UTF8 character represented as a 4-byte unsigned integer.

uint32 s_getx(char **s, s_erc *error)

Read the first character from a UTF-8 string, advancing the pointer position.

Parameters:
  • s

    String to read character from.

  • error

    Error code.

Return:

UTF8 character represented as a 4-byte unsigned integer.

Note:

The original pointer is lost if it is not saved somewhere else.

uint32 s_getat(const char *s, uint index, s_erc *error)

Return the character from the specified index within the UTF-8 string.

Indexing in strings start at 0.

Parameters:
  • s

    The string.

  • index

    The index of the character to return.

  • error

    Error code.

Return:

The UTF-8 character at index in s.

Setters

size_t s_setc(char *s, uint32 c, s_erc *error)

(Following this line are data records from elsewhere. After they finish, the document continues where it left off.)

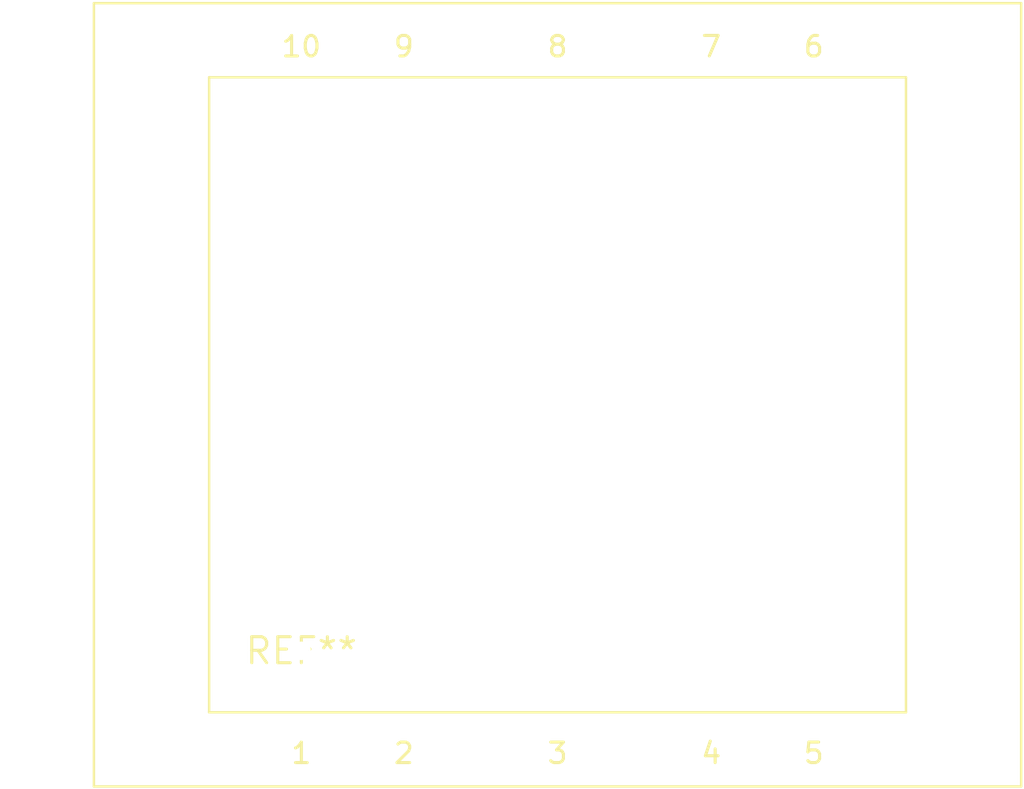
<source format=kicad_pcb>
(kicad_pcb (version 20240108) (generator pcbnew)

  (general
    (thickness 1.6)
  )

  (paper "A4")
  (layers
    (0 "F.Cu" signal)
    (31 "B.Cu" signal)
    (32 "B.Adhes" user "B.Adhesive")
    (33 "F.Adhes" user "F.Adhesive")
    (34 "B.Paste" user)
    (35 "F.Paste" user)
    (36 "B.SilkS" user "B.Silkscreen")
    (37 "F.SilkS" user "F.Silkscreen")
    (38 "B.Mask" user)
    (39 "F.Mask" user)
    (40 "Dwgs.User" user "User.Drawings")
    (41 "Cmts.User" user "User.Comments")
    (42 "Eco1.User" user "User.Eco1")
    (43 "Eco2.User" user "User.Eco2")
    (44 "Edge.Cuts" user)
    (45 "Margin" user)
    (46 "B.CrtYd" user "B.Courtyard")
    (47 "F.CrtYd" user "F.Courtyard")
    (48 "B.Fab" user)
    (49 "F.Fab" user)
    (50 "User.1" user)
    (51 "User.2" user)
    (52 "User.3" user)
    (53 "User.4" user)
    (54 "User.5" user)
    (55 "User.6" user)
    (56 "User.7" user)
    (57 "User.8" user)
    (58 "User.9" user)
  )

  (setup
    (pad_to_mask_clearance 0)
    (pcbplotparams
      (layerselection 0x00010fc_ffffffff)
      (plot_on_all_layers_selection 0x0000000_00000000)
      (disableapertmacros false)
      (usegerberextensions false)
      (usegerberattributes false)
      (usegerberadvancedattributes false)
      (creategerberjobfile false)
      (dashed_line_dash_ratio 12.000000)
      (dashed_line_gap_ratio 3.000000)
      (svgprecision 4)
      (plotframeref false)
      (viasonmask false)
      (mode 1)
      (useauxorigin false)
      (hpglpennumber 1)
      (hpglpenspeed 20)
      (hpglpendiameter 15.000000)
      (dxfpolygonmode false)
      (dxfimperialunits false)
      (dxfusepcbnewfont false)
      (psnegative false)
      (psa4output false)
      (plotreference false)
      (plotvalue false)
      (plotinvisibletext false)
      (sketchpadsonfab false)
      (subtractmaskfromsilk false)
      (outputformat 1)
      (mirror false)
      (drillshape 1)
      (scaleselection 1)
      (outputdirectory "")
    )
  )

  (net 0 "")

  (footprint "Transformer_Breve_TEZ-38x45" (layer "F.Cu") (at 0 0))

)

</source>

Set a character in a UTF-8 string and return the byte size of the character.

Parameters:
  • s

    The string.

  • c

    The UTF-8 character.

  • error

    Error code.

Return:

The byte size of the character.

size_t s_setat(char *s, uint index, uint32 c, s_erc *error)

Modify the character at the specified index within the UTF-8 string, handling adjustments for variable width data.

Returns how far the rest of the string was moved in bytes. Indexing in strings start at 0.

Parameters:
  • s

    The string.

  • index

    The index of the character to modify.

  • c

    The new character.

  • error

    Error code.

Return:

Number of bytes the string was moved.

Width

size_t s_width(const char *s, s_erc *error)

Return the width (number of bytes) of the first UTF-8 character in the given string.

Parameters:
  • s

    The string.

  • error

    Error code.

Return:

The byte width of the first character in the string.

size_t s_cwidth(uint32 c, s_erc *error)

Return the width (number of bytes) of a UTF-8 character represented by the given 4-byte unsigned integer.

Parameters:
  • c

    The UTF-8 character.

  • error

    Error code.

Return:

The byte width of the character.

Offset

size_t s_offset(const char *s, int index, s_erc *error)

Return the offset in bytes from the start of the UTF-8 string to the character at the specified index.

If the index is negative, counts backward from the end of the string (-1 returns an offset to the last character).

Parameters:
  • s

    The string.

  • index

    The index of the character.

  • error

    Error code.

Return:

The byte offset of the character at index in s.

Insert/Remove

size_t s_insert(char *s, uint index, uint32 c, s_erc *error)

Insert a character at the specified index within a UTF-8 string, sliding following data along to make room.

Returns how far the data was moved in bytes.

Parameters:
  • s

    The string. Indexing in strings start at 0.

  • index

    The index where to insert the new character.

  • c

    The new character.

  • error

    Error code.

Return:

The amount of bytes the string was moved.

Note:

The given string s must be big enough to take inserted character, no checking is done.

size_t s_remove(char *s, uint index, s_erc *error)

Remove the character at the specified index within the UTF-8 string, sliding following data back to make room.

Returns how far the data was moved in bytes.

Parameters:
  • s

    The string. Indexing in strings start at 0.

  • index

    The index of the character to remove.

  • error

    Error code.

Return:

The amount of bytes the string was moved.

Case conversion

uint32 s_tolower(uint32 c, s_erc *error)

Convert the given UTF-8 character to lower case.

Parameters:
  • c

    The character to convert.

  • error

    Error code.

Return:

The lower case of c.

uint32 s_toupper(uint32 c, s_erc *error)

Convert the given UTF-8 character to upper case.

Parameters:
  • c

    The character to convert.

  • error

    Error code.

Return:

The upper case of c.

Character type

int s_isspace(uint32 c, s_erc *error)

Check whether the given UTF-8 character is a white-space.

White-space is space (‘ ‘), form-feed (‘\f’), newline (‘\n’), carriage return (‘\r’), horizontal tab (‘\t’), and vertical tab (‘\v’).

Parameters:
  • c

    The UTF-8 character to test.

  • error

    Error code.

Return:

Non-zero if c is a white-space otherwise 0.

int s_isdigit(uint32 c, s_erc *error)

Check whether the given UTF-8 character is a digit.

Parameters:
  • c

    The UTF-8 character to test.

  • error

    Error code.

Return:

Non-zero if c is a digit otherwise 0.